Format the lines of every item below as a single numbered list, skipping any blank lines. Leave the pictures out of your answer.

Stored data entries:

□ □ □ □

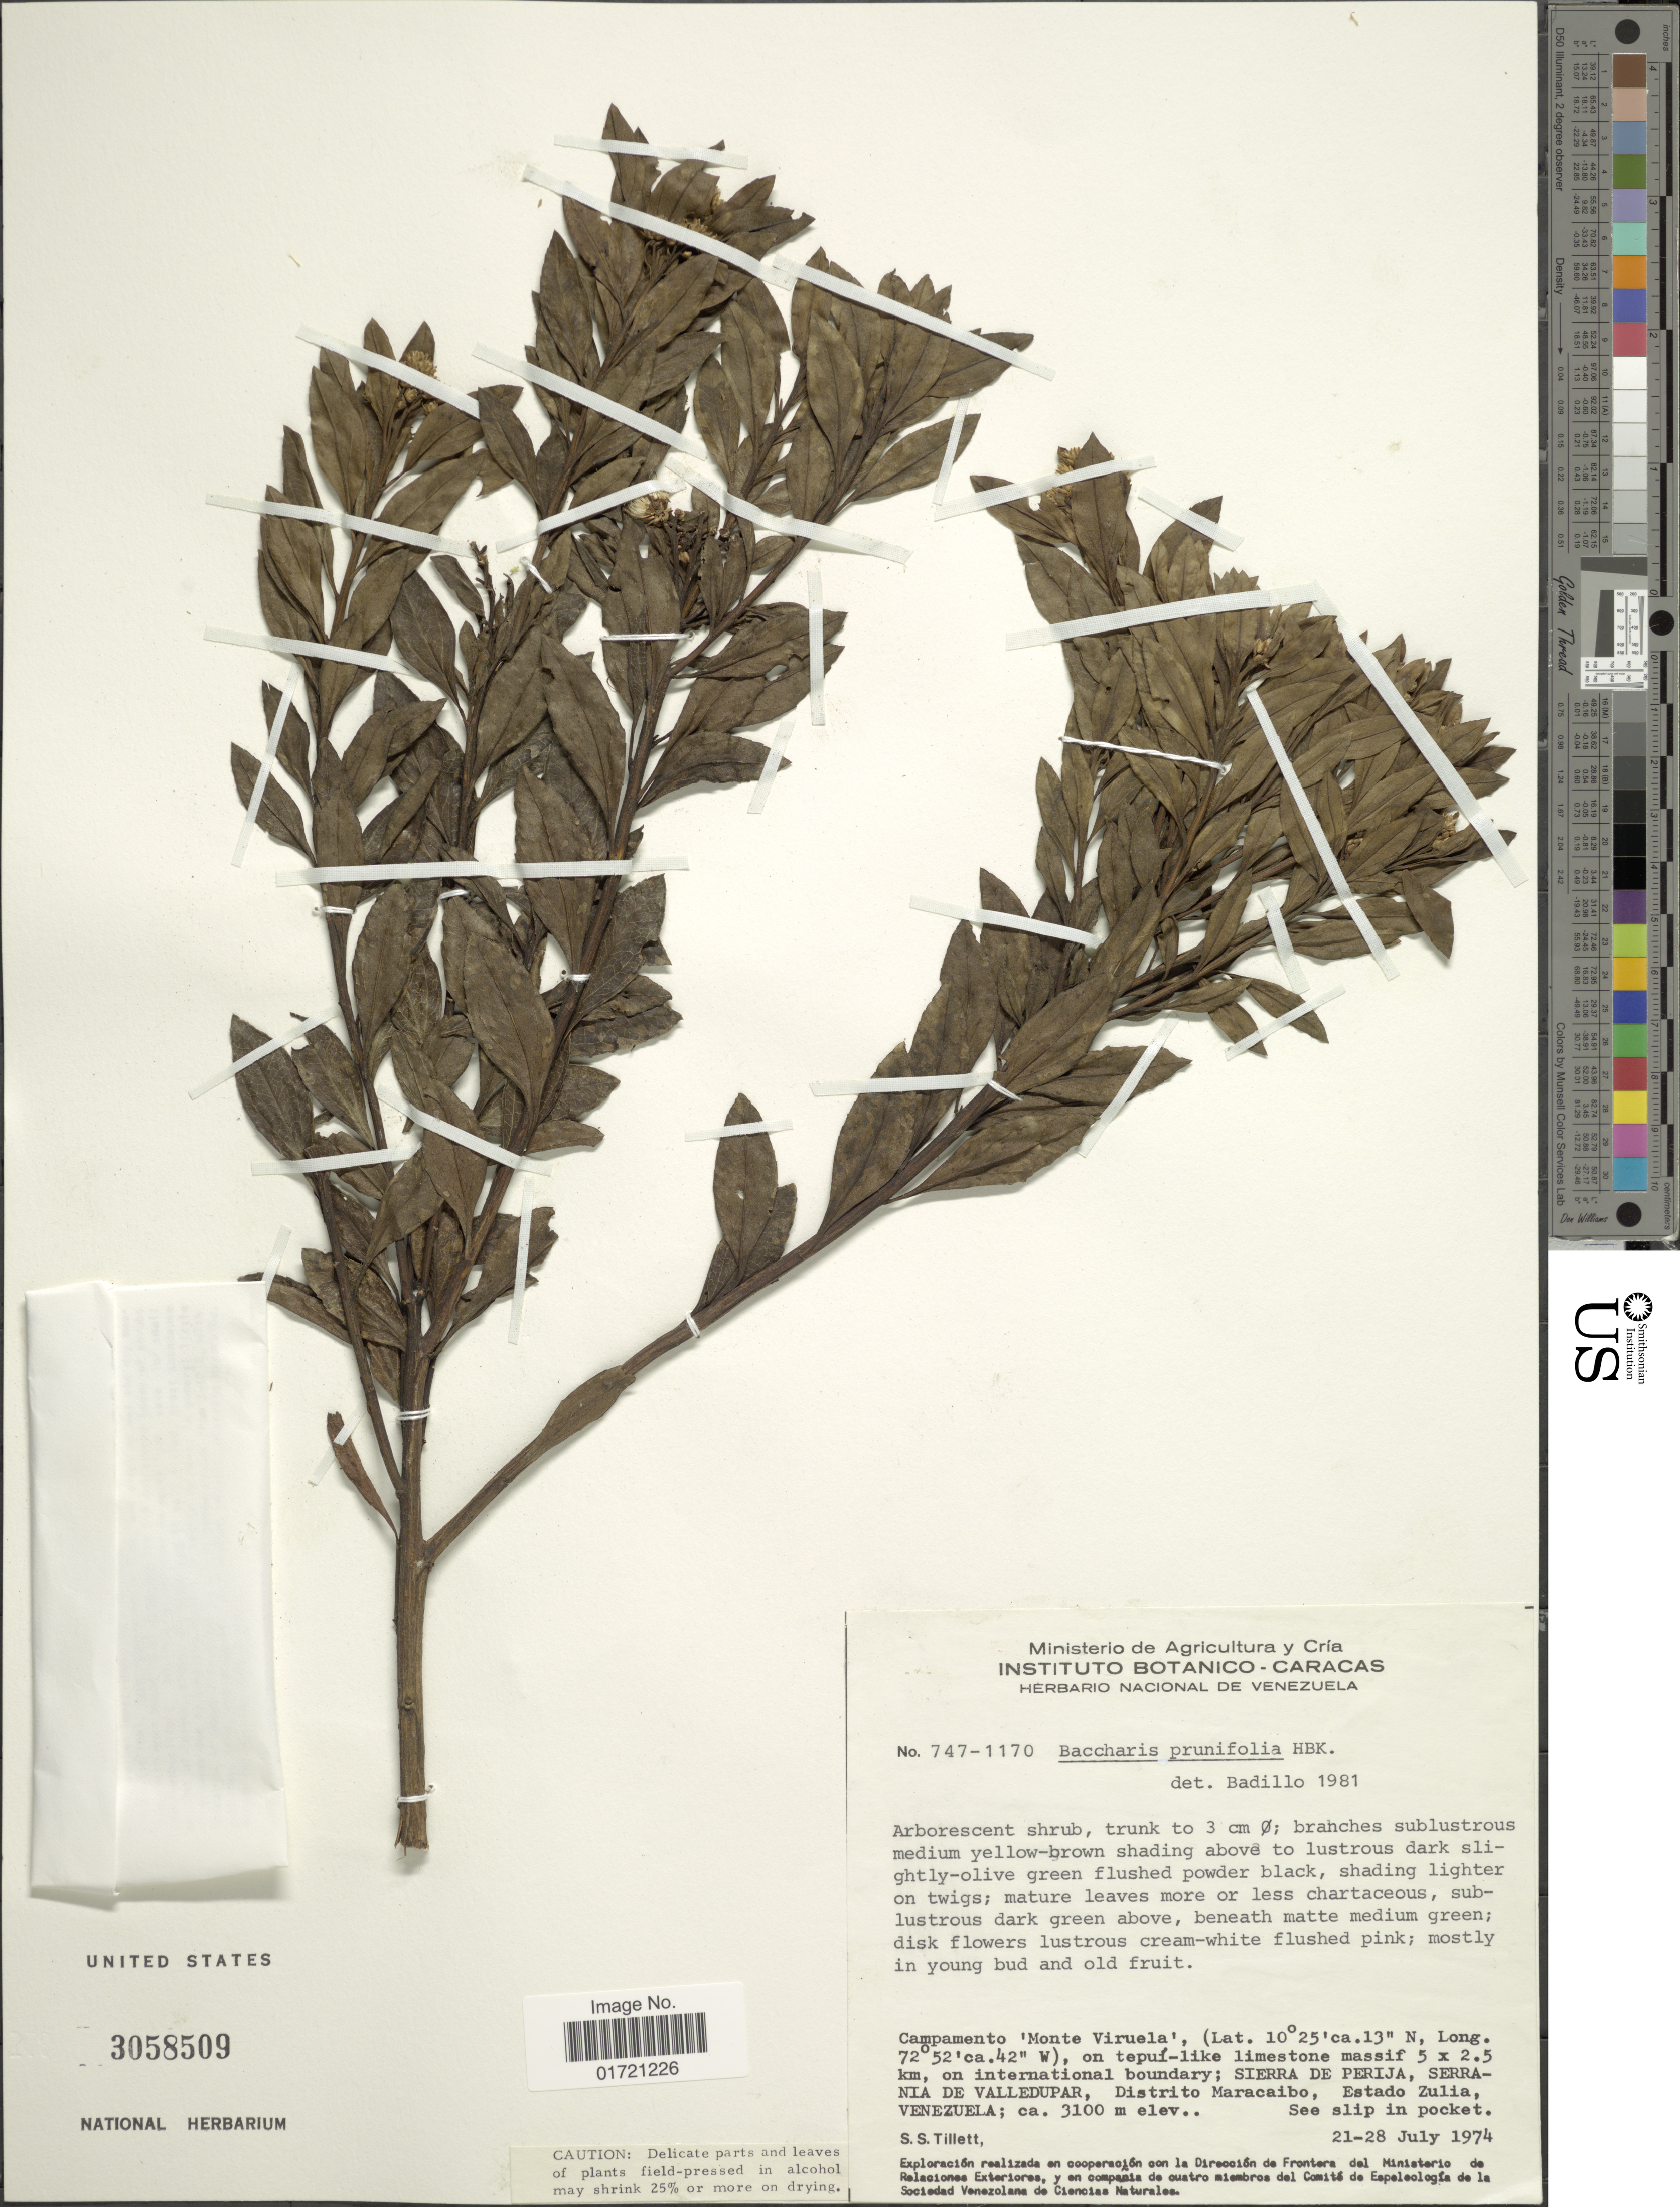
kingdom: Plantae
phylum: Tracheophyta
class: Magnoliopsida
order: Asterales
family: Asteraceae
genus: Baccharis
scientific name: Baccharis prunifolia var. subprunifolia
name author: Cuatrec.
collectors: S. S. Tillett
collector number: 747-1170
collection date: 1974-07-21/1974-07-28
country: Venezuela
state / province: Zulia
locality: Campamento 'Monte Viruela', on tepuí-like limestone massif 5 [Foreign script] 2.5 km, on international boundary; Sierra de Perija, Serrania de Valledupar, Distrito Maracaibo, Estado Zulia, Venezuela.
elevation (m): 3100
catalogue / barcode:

□ □ □ □

Result below ::
1. kingdom: Plantae
2. phylum: Tracheophyta
3. class: Magnoliopsida
4. order: Asterales
5. family: Asteraceae
6. genus: Baccharis
7. scientific name: Baccharis prunifolia var. subprunifolia
8. name author: Cuatrec.
9. collectors: S. S. Tillett
10. collector number: 747-1170
11. collection date: 1974-07-21/1974-07-28
12. country: Venezuela
13. state / province: Zulia
14. locality: Campamento 'Monte Viruela', on tepuí-like limestone massif 5 [Foreign script] 2.5 km, on international boundary; Sierra de Perija, Serrania de Valledupar, Distrito Maracaibo, Estado Zulia, Venezuela.
15. elevation (m): 3100
16. catalogue / barcode:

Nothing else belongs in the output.